* TAREAS POR REALIZAR:
- A) En el texto sobre los botiquines de Pregonero, ¿con qué fin buscaban los chiquillos chapas de cerveza o refresco?
- B) Prosiga el texto sobre los botiquines de Pregonero a partir de su última oración.

Por
cuestiones de edad, los carajitos no podían ingresar a los botiquines
existentes en Pregonero. Pero los chiquillos siempre estaban merodeando por
allí. Algunas veces buscando chapas de cerveza o refresco para elaborar los
célebres “Runches” o Gurrufíos, como los llaman en otras regiones del país.
Otras veces recogiendo cajas de fósforos o cajetillas de cigarrillos para jugar
a los cromos o los billetes. Algunos tenían suerte y encontraban alguna moneda
tirada en el piso.
La
mayoría de las veces, los muchachos estaban por allí, haciéndose los zocos y
oliéndoles los pedos a los padres, con la secreta esperanza de que en medio de
la ebriedad, a los progenitores se les ablandara el corazón y les diera por
regalar una moneda a los críos. Seguramente también había por allí algún
carajito que seguía órdenes expresas de la madre, en el papel de guardián de la
estabilidad familiar, para evitar que al hombre se le ocurriera extraviar los
pasos hacia otra casa.
Al menor descuido del dueño del
botiquín, los menores se metían hasta el fondo del bar. En ocasiones, los
muchachos tenían el privilegio de echar las monedas a la rockola y marcar los
discos de moda. En todo caso, a pesar de la corta edad, cualquier mocoso era
experto en el repertorio musical del aparato: A5, D8, C3, B9. Las canciones
románticas o de despecho inundaban el ambiente exactamente en el mismo orden en
que habían sido seleccionadas por el cliente.

* DATOS PARA EXAMINAR:
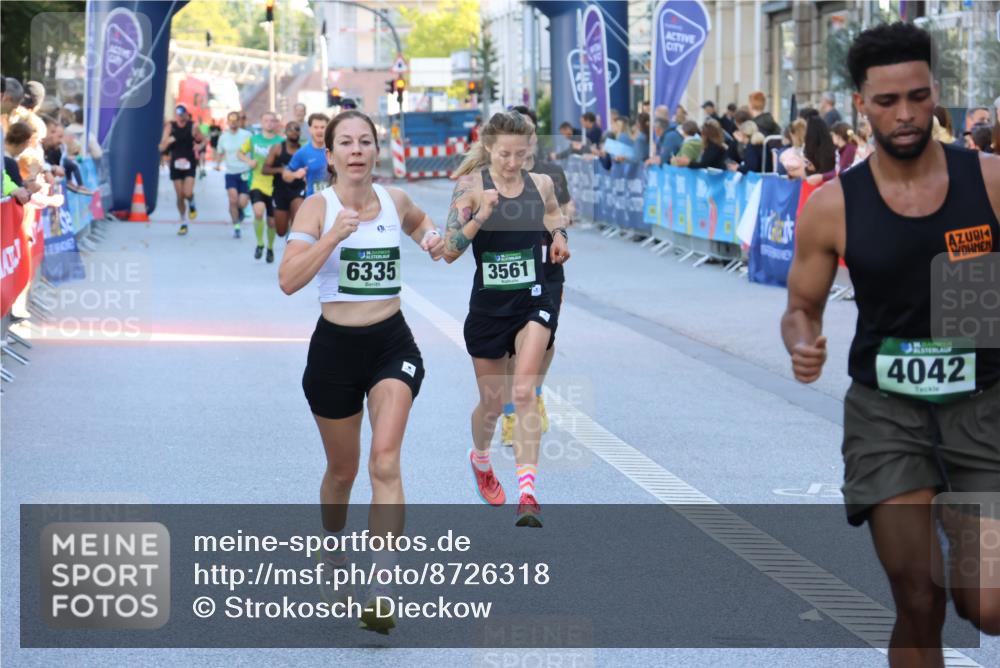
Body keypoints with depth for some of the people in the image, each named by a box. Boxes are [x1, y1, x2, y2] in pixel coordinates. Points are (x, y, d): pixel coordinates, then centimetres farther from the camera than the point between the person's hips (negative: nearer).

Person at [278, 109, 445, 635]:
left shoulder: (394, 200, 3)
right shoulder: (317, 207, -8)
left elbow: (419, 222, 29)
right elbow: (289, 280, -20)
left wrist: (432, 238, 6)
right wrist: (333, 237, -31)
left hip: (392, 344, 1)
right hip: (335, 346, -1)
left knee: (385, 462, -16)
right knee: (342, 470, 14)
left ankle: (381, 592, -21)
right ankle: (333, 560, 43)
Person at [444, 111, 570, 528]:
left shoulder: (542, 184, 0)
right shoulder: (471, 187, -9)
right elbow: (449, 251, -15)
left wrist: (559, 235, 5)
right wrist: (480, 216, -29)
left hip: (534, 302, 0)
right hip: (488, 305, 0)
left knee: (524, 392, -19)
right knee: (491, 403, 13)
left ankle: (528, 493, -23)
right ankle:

...

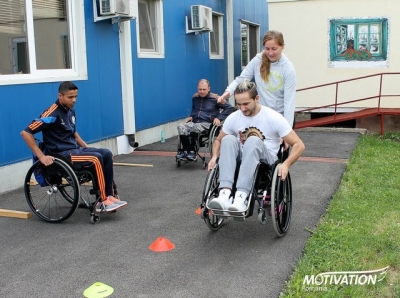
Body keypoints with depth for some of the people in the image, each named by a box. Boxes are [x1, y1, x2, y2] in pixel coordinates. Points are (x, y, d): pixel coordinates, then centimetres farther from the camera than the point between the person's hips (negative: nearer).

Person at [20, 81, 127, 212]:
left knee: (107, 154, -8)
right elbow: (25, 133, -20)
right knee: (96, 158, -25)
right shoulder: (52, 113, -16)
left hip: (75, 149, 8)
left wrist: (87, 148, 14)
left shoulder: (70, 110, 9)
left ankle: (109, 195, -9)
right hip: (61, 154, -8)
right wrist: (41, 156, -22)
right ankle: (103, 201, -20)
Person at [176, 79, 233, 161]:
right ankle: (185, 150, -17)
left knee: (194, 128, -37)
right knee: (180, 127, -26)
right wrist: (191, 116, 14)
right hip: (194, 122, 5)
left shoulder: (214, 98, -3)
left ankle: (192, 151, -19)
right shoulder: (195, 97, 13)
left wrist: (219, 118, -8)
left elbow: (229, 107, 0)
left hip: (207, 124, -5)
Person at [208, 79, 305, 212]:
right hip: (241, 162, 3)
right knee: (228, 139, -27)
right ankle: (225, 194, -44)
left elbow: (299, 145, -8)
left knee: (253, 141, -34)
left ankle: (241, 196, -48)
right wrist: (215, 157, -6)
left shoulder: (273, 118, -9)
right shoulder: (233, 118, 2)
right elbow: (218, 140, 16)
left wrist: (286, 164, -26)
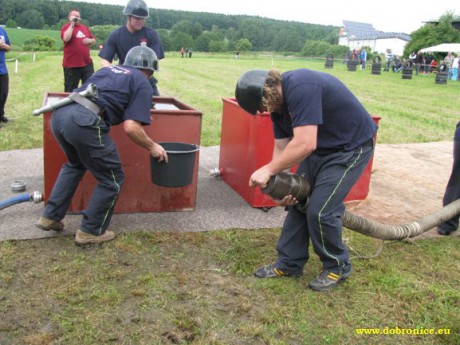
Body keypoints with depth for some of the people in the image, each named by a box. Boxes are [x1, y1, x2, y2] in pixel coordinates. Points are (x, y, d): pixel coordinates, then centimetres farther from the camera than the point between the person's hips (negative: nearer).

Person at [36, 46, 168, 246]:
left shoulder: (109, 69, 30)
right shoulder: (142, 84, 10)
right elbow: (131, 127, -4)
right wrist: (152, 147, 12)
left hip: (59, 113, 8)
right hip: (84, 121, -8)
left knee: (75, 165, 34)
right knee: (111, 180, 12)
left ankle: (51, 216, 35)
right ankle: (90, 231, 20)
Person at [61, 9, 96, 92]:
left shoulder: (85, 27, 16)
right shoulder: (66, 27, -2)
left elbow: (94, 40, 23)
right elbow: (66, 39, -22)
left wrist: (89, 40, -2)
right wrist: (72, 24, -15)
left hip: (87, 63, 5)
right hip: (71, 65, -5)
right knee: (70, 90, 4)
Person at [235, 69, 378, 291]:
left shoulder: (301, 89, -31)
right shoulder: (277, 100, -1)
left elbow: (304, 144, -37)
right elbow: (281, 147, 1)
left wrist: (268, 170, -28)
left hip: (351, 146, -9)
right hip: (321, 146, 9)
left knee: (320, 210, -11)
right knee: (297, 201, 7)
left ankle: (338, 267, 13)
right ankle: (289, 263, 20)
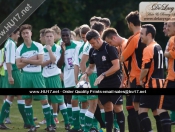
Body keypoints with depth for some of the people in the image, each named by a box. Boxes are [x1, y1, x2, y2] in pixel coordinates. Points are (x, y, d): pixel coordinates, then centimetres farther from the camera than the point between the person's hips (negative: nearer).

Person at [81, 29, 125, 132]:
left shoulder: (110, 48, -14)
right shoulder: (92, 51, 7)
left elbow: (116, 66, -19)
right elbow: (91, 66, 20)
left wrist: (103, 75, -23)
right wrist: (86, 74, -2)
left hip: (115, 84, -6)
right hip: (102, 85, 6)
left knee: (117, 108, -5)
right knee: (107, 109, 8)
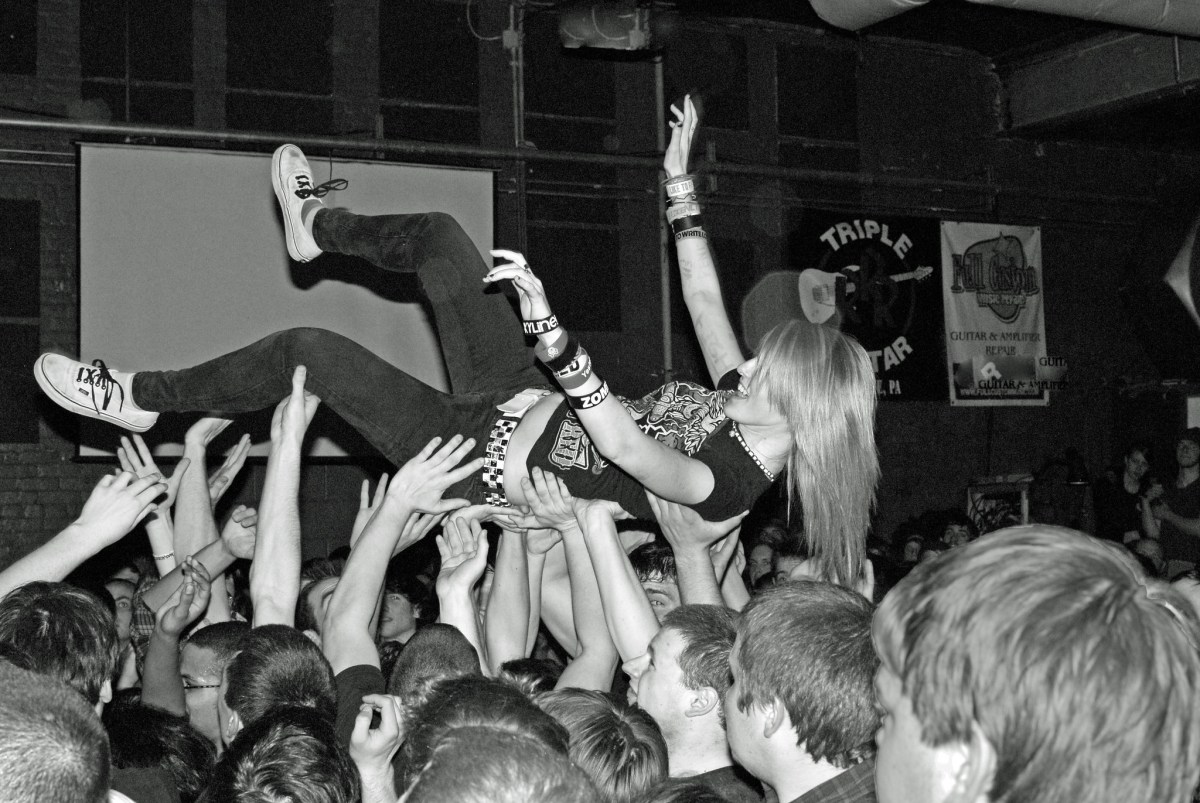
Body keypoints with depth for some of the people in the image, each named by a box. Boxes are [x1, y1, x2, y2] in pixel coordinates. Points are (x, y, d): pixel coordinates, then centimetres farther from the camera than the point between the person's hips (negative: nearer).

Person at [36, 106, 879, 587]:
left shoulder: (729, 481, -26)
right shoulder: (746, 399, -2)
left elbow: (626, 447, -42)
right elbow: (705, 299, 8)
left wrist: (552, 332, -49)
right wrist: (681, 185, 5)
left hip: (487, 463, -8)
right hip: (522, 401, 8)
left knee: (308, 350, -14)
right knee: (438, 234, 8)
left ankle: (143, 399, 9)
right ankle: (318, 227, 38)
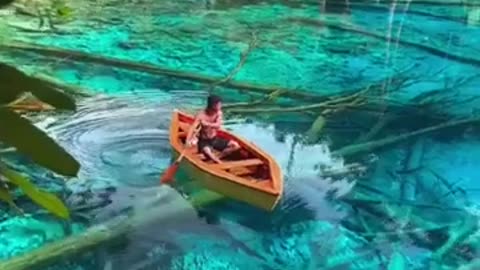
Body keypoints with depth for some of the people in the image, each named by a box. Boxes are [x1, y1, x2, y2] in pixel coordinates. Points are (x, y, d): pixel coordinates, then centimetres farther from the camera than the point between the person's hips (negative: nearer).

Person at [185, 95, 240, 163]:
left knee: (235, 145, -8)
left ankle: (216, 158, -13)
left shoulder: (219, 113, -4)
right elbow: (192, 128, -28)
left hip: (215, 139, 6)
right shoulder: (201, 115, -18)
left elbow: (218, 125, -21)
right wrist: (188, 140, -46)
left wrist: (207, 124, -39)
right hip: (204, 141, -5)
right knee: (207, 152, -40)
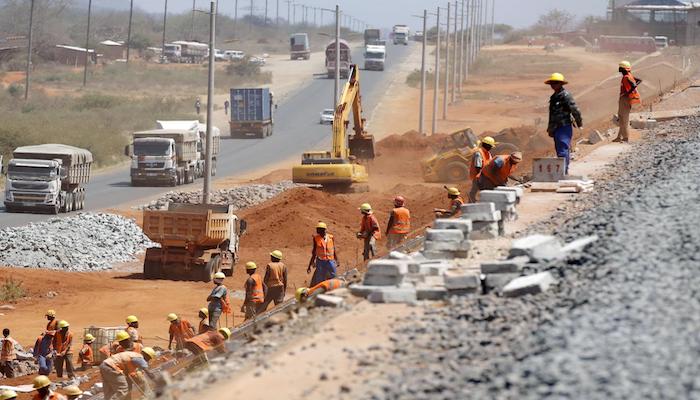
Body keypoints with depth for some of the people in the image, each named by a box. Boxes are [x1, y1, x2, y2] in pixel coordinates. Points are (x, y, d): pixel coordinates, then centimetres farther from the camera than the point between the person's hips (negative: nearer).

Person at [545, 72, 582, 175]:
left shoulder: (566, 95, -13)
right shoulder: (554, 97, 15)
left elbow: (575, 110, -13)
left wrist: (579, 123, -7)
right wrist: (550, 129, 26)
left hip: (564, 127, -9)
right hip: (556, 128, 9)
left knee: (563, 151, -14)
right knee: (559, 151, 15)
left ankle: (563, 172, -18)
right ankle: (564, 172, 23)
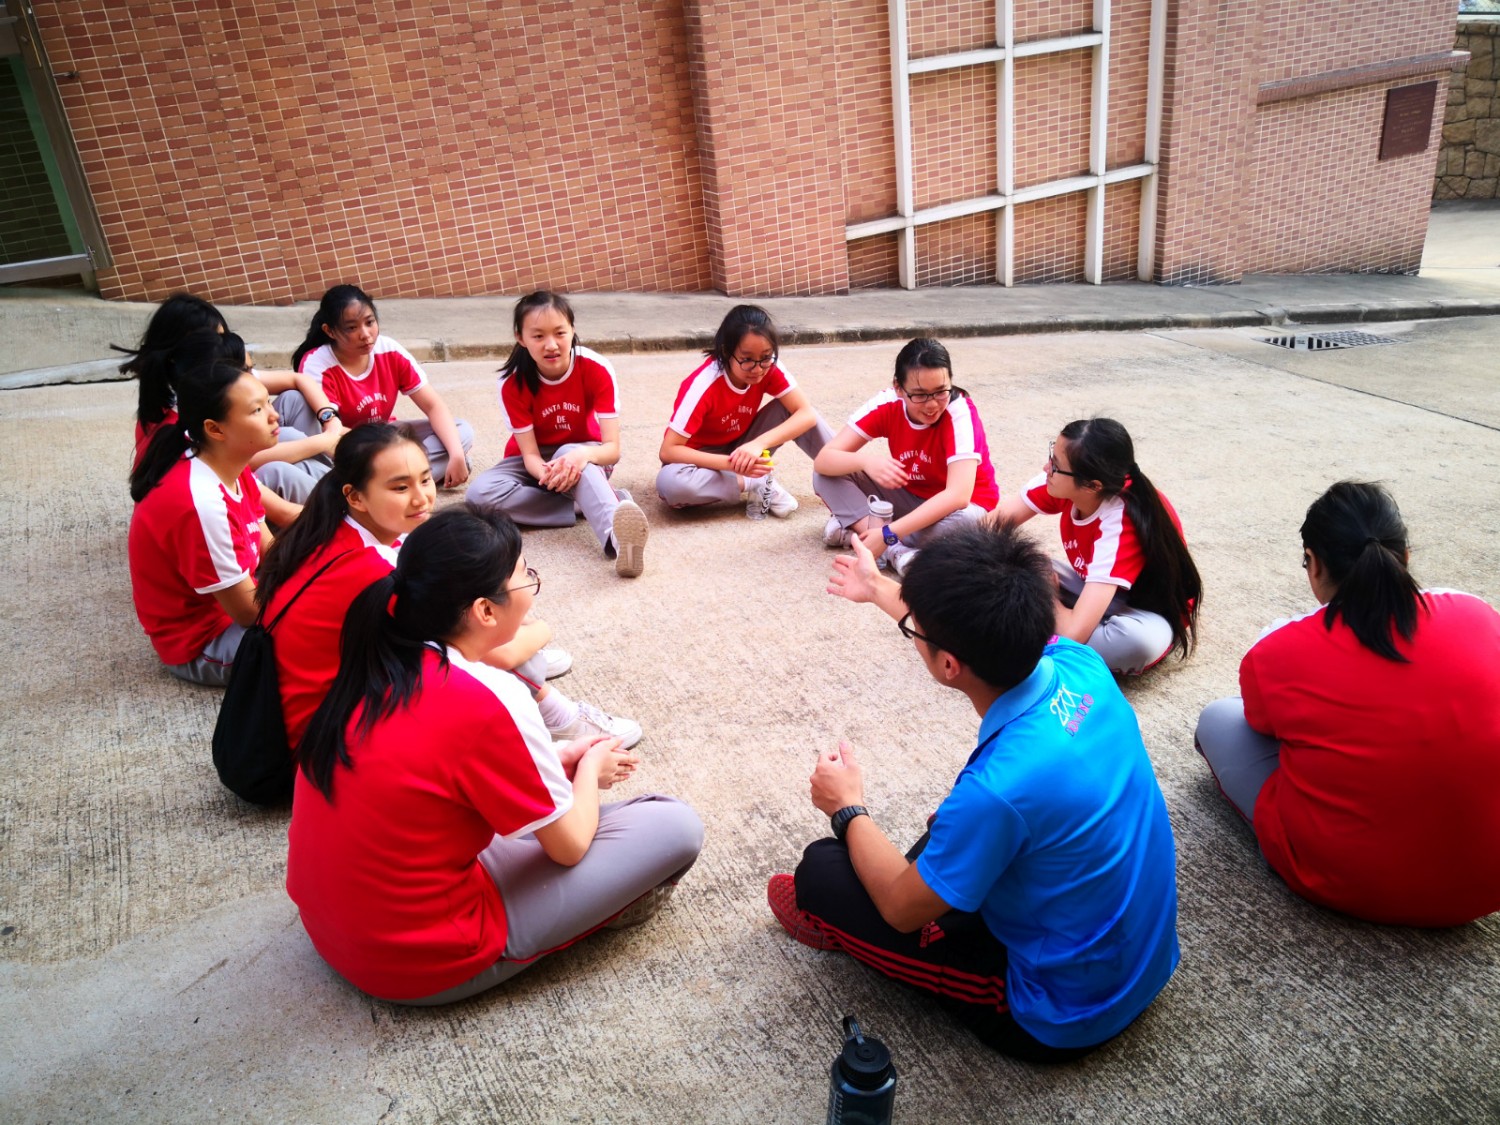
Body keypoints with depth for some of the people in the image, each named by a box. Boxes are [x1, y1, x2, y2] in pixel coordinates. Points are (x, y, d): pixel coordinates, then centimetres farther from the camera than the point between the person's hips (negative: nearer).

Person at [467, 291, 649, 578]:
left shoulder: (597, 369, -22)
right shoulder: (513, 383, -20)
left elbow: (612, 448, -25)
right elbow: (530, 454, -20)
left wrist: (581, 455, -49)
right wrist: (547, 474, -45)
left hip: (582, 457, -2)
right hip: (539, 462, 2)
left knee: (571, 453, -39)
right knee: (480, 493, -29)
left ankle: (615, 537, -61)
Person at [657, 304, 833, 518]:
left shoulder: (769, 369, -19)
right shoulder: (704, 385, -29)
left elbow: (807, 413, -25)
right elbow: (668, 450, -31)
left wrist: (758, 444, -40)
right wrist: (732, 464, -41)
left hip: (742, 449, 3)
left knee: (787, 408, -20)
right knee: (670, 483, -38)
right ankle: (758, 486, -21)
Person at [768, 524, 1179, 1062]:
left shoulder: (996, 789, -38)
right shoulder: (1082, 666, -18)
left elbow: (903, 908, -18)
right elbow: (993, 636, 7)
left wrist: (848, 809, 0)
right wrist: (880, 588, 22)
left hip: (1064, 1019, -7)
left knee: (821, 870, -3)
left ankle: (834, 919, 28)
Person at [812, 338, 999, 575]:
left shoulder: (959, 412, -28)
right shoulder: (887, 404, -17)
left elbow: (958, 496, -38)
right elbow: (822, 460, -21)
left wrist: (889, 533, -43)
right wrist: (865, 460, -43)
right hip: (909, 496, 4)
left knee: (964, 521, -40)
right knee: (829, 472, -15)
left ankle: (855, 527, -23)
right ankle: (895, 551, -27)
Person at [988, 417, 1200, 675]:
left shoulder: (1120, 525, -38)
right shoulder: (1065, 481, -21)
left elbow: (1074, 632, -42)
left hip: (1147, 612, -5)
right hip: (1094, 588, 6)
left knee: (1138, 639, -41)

* * *

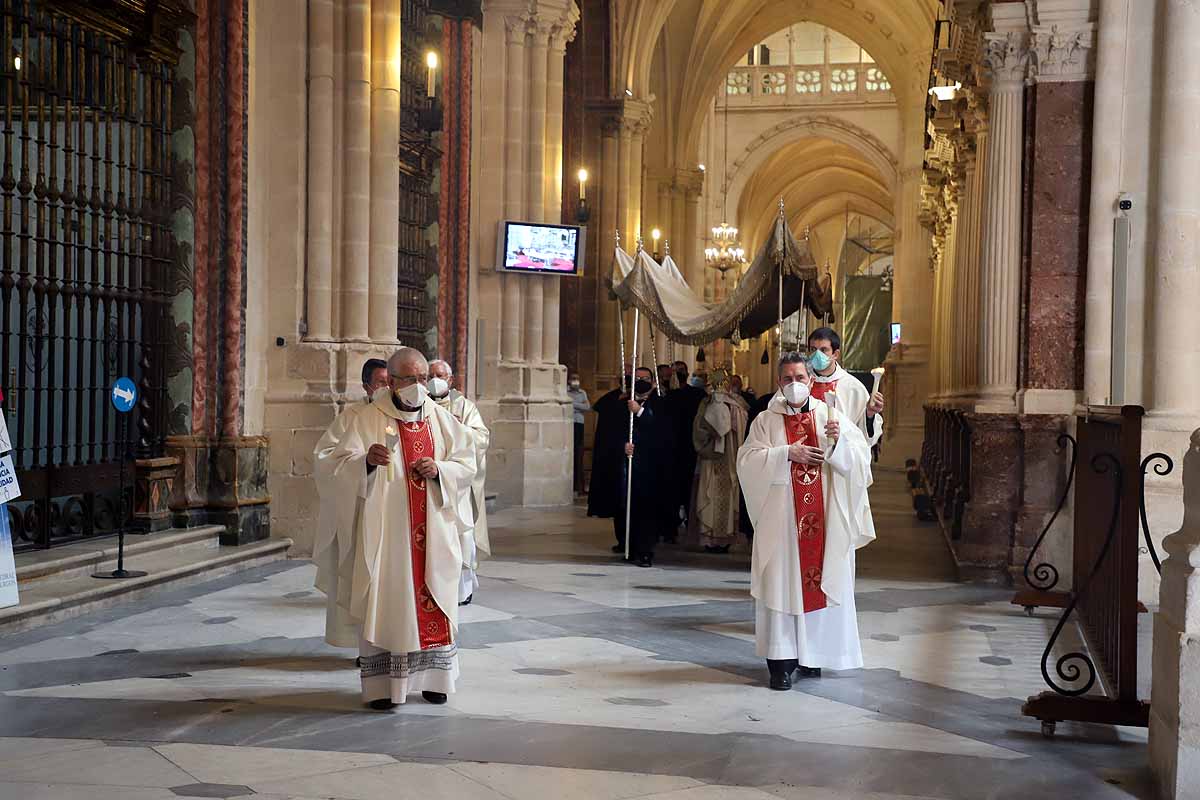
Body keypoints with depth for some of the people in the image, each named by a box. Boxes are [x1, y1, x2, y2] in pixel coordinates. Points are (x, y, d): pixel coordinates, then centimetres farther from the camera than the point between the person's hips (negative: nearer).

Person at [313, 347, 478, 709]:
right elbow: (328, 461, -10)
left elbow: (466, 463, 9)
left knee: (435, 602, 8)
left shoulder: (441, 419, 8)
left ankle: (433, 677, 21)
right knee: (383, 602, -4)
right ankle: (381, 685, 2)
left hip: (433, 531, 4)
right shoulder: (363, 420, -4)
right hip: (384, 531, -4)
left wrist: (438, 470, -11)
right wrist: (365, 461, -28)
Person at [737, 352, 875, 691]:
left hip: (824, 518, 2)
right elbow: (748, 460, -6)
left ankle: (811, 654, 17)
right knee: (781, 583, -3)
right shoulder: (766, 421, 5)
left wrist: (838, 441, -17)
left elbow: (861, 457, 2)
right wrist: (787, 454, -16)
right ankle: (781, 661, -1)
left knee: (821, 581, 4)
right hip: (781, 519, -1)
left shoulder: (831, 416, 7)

* RESPUESTAS ESCRITAS:
- A) Las buscaban para elaborar los célebres “Runches” o Gurrufíos.

- B)
Aquellos
borrachines analfabetas no podían leer los títulos musicales del momento. Pero
los muchachos sí. Estos aprendieron a agudizar la viveza criolla. Entonces,
alguna moneda iba a parar por equivocación al bolsillo del zagaletón. A veces
la caja de depósito de la rockola estaba repleta de monedas. El truco era
sencillo. Varios golpecitos laterales y algunas moneditas caían al piso. Había
que recogerlas disimuladamente y correr a montar la fiesta en las bodegas del
pueblo, comprando chucherías.
Había
rockolas en el Bar La Estrellita de Luisa Molina de Guerrero. También en el Bar
Los Amigos de Leovigildo Ramírez. Estos estaban en La Barranca, esquina de la calle
10. En El Calvario funcionó el bar de Victoriano Pulido. También había rockola
en la licorería de Benigno Rojas, esquina suroeste de la Plaza Miranda. Las
rockolas también sonaron en El Trópico, el Bar Las Navajitas de José XXXX
en Capacho, Venancio Duque en la esquina de la Plaza Bolívar.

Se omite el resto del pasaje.